Re: diff-optimizations-tokens branch: I think I'm going to abandon it

Daniel Shahaf Wed, 01 Dec 2010 21:45:15 -0800

[ finally getting back to this mail; having slept on it, etc. ]

Johan Corveleyn wrote on Wed, Dec 01, 2010 at 13:34:48 +0100:
> On Wed, Dec 1, 2010 at 11:44 AM, Daniel Shahaf <d...@daniel.shahaf.name> 
> wrote:
> > Johan Corveleyn wrote on Wed, Dec 01, 2010 at 10:05:29 +0100:
> >> On Wed, Dec 1, 2010 at 3:38 AM, Daniel Shahaf <d...@daniel.shahaf.name> 
> >> wrote:
> >> > Johan Corveleyn wrote on Wed, Dec 01, 2010 at 00:25:27 +0100:
> >> >> I am now considering to abandon the tokens-approach, for the following 
> >> >> reasons:
> >> > ...
> >> >> So, unless someone can convince me otherwise, I'm probably going to
> >> >> stop with the token approach. Because of 2), I don't think it's worth
> >> >> it to spend the effort needed for 1), especially because the
> >> >> byte-based approach already works.
> >> >>
> >> >
> >> > In other words, you're saying that the token-based approach: (b) won't be
> >> > as fast as the bytes-based approach can be, and (a) requires much effort
> >> > to be spent on implementing the reverse reading of tokens?  (i.e.,
> >> > a backwards gets())
> >>
> >> Yes.
> >>
> >> The reverse reading is quite hard (in the diff_file.c case) because of
> >> the chunked reading of files. A line may be split by a "chunk
> >> boundary" (it may even be split in the middle of an eol sequence
> >> (between \r and \n), and it all still needs to be
> >> canonicalized/normalized correctly (that's why we'll also need a
> >> reverse normalization function). The current forward get_next_token
> >> does this very well, and the reverse should be analogous, but I just
> >> find it hard to reason about, and to get it implemented correctly. It
> >> will take me a lot of time, and with a high probability of introducing
> >> subtle bugs for special edge cases.
> >>
> >
> > OK, so a reverse get_next_token() could be tricky to implement.  But,
> > worse, won't having it mean that implementors of svn_diff_fns_t can't
> > have streamy access to their source?  Since they would be required to
> > provide sometimes a token from the start and sometimes a token from the
> > end...
> >
> > Well, it's not streamy in our usual sense of the word, but it's
> > "double-streamy" (no one requests the middle byte until either all
> > bytes before or all bytes after it were transmitted already)
> 
> Oooh, I hadn't considered other implementors besides the internal
> diff_memory.c and diff_file.c.


Just to clarify: diff_file.c and diff_memory.c are the only implementors
of svn_diff_fns_t in the core code, correct?

> You're right, that would impose
> additional constraints on other implementors. I don't know if being
> non-streamy (or less streamy anyway) would be problem ...

□ □ □ □

* **EXERCISES**:
1 - Duplicate the passage of the diff-optimizations-tokens thread from "Johan Corveleyn wrote on Wed, Dec 01, 2010 at 13:34:48" up to and including "approach already works.".
2 - Continue the diff-optimizations-tokens thread from the point where it stops.

* **SOURCE DATA**:
□ □ □ □

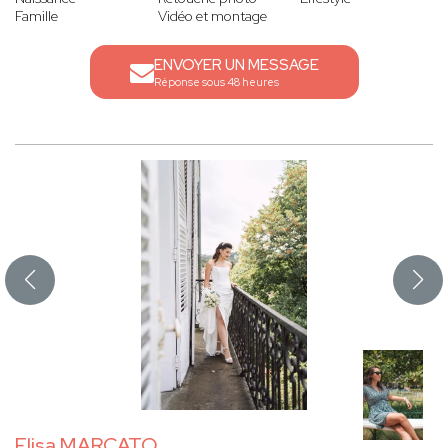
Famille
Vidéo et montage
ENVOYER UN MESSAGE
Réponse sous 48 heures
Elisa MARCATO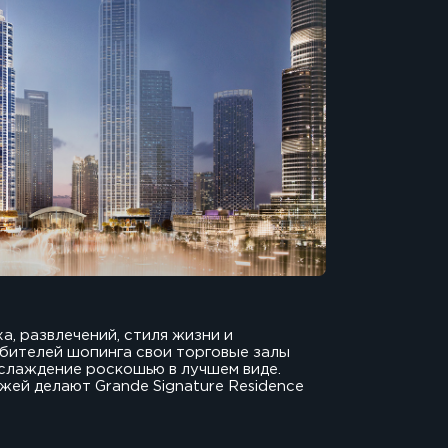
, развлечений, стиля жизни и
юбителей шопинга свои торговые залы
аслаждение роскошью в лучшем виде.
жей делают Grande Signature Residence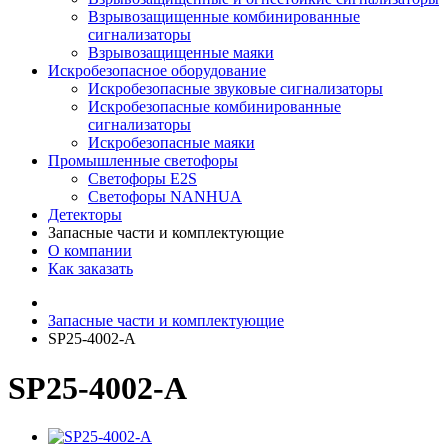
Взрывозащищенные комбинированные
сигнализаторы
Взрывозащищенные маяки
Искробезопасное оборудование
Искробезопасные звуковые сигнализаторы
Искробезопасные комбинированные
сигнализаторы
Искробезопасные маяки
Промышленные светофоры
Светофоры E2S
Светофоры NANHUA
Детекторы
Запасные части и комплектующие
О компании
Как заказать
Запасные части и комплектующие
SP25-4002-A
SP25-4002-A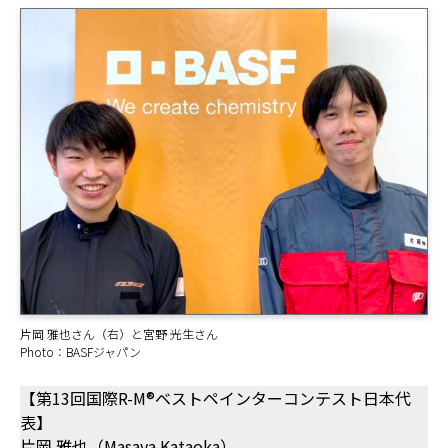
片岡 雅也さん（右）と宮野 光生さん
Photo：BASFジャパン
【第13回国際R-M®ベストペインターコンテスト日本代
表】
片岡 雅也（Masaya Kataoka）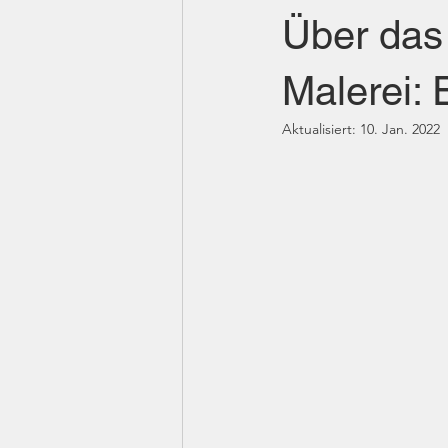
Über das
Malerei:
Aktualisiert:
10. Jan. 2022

□ □ □ □

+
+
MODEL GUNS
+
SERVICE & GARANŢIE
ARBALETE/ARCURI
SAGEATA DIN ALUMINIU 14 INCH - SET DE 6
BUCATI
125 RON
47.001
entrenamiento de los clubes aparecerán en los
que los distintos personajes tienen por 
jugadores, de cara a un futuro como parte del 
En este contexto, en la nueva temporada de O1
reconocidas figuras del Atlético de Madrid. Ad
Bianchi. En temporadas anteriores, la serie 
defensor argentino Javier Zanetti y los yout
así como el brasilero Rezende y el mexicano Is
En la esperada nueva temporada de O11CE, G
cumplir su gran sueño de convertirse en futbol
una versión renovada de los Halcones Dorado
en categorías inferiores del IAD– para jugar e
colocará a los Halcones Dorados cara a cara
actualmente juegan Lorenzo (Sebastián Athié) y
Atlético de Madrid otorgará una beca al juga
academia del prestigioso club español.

□ □ □ □

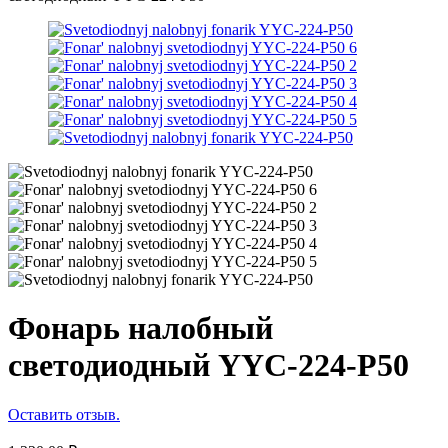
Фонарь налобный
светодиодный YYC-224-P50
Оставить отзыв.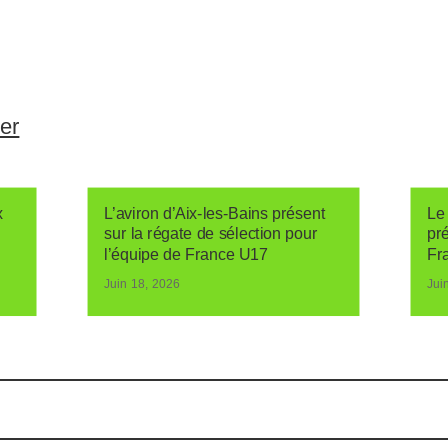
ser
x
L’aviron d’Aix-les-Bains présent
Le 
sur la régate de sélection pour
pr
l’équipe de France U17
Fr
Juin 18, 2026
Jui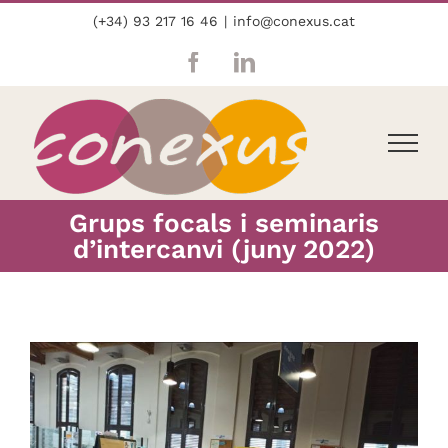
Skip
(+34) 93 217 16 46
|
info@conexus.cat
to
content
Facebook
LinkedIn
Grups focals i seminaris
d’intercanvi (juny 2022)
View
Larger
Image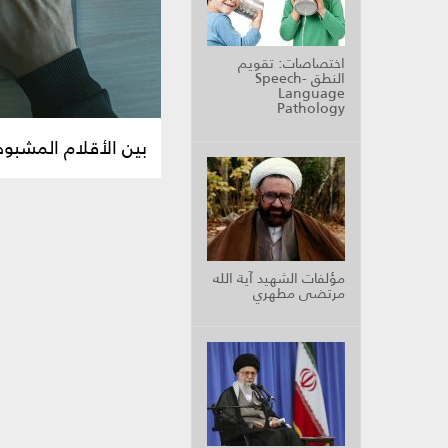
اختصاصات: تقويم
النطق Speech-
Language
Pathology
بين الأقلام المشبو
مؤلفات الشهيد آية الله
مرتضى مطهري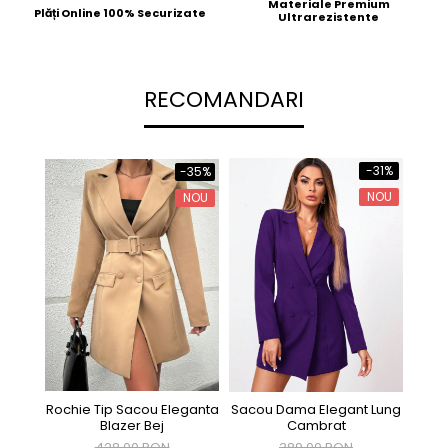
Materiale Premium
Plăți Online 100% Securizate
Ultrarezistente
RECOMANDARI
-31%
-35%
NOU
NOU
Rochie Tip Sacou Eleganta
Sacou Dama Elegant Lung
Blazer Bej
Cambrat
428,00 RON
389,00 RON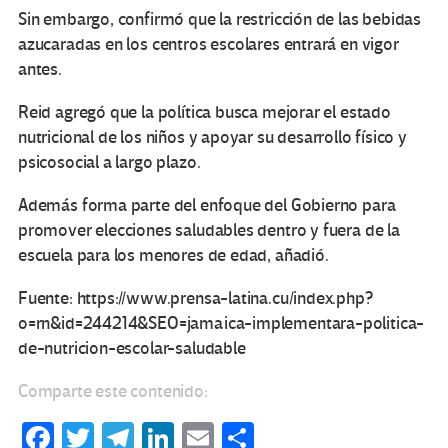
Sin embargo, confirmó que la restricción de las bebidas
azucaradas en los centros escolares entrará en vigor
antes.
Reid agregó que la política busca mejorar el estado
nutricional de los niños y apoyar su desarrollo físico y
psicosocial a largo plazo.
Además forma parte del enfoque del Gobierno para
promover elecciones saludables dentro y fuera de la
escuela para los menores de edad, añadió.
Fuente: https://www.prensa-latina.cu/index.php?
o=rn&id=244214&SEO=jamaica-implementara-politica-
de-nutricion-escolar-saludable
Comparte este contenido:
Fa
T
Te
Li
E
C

□ □ □ □

* **EXPECTED OUTPUTS**:
1 -
Johan Corveleyn wrote on Wed, Dec 01, 2010 at 13:34:48 +0100:
> On Wed, Dec 1, 2010 at 11:44 AM, Daniel Shahaf <d...@daniel.shahaf.name> 
> wrote:
> > Johan Corveleyn wrote on Wed, Dec 01, 2010 at 10:05:29 +0100:
> >> On Wed, Dec 1, 2010 at 3:38 AM, Daniel Shahaf <d...@daniel.shahaf.name> 
> >> wrote:
> >> > Johan Corveleyn wrote on Wed, Dec 01, 2010 at 00:25:27 +0100:
> >> >> I am now considering to abandon the tokens-approach, for the following 
> >> >> reasons:
> >> > ...
> >> >> So, unless someone can convince me otherwise, I'm probably going to
> >> >> stop with the token approach. Because of 2), I don't think it's worth
> >> >> it to spend the effort needed for 1), especially because the
> >> >> byte-based approach already works.

2 -
> 

We should have asked this before, but:

Do we know who are the other implementors / typical use-cases of
svn_diff_fns_t?

> In my last commit on the -tokens branch, I added a flag "open_at_end"
> to the datasource_open function (function of svn_diff_fns_t), so the
> datasource could be opened at the end. Also, other supporting
> functions were needed: token_pushback_prefix, token_pushback_suffix
> (to "push back" tokens that were read too far when scanning for
> prefix/suffix) and the dreaded datasource_get_previous_token. Anyway,
> the high-level idea was:
> 
> 1) Open datasources at the end.
> 
> 2) Scan for identical suffix (getting tokens in reverse).
> 
> 3) At first non-match: pushback suffix token, and note where suffix starts.
> 
> 4) Open datasources at the beginning.
> 
> 5) Scan for identical prefix (getting tokens normally, but without hash).
> 
> 6) At first non-match: pushback prefix token.
> 
> 7) Run the "old algorithm": getting tokens forward, but with hash. The
> get_next_token function should stop (return NULL for token) when it
> arrives at the suffix.
> 
> 
> Sidestep: I just now realized that I probably don't need to have the
> "reverse normalization algorithm" for implementing get_previous_token.
> The call to the normalization function in get_next_token is (I think)
> only needed to be able to calculate the hash. But since
> get_previous_token doesn't need to calculate hashes, I may be able to
> get by without normalization there. I'd only need to normalize inside
> token_compare, and I *think* I can just to that "forwardly", instead
> of backwards. Just thinking out loud here ...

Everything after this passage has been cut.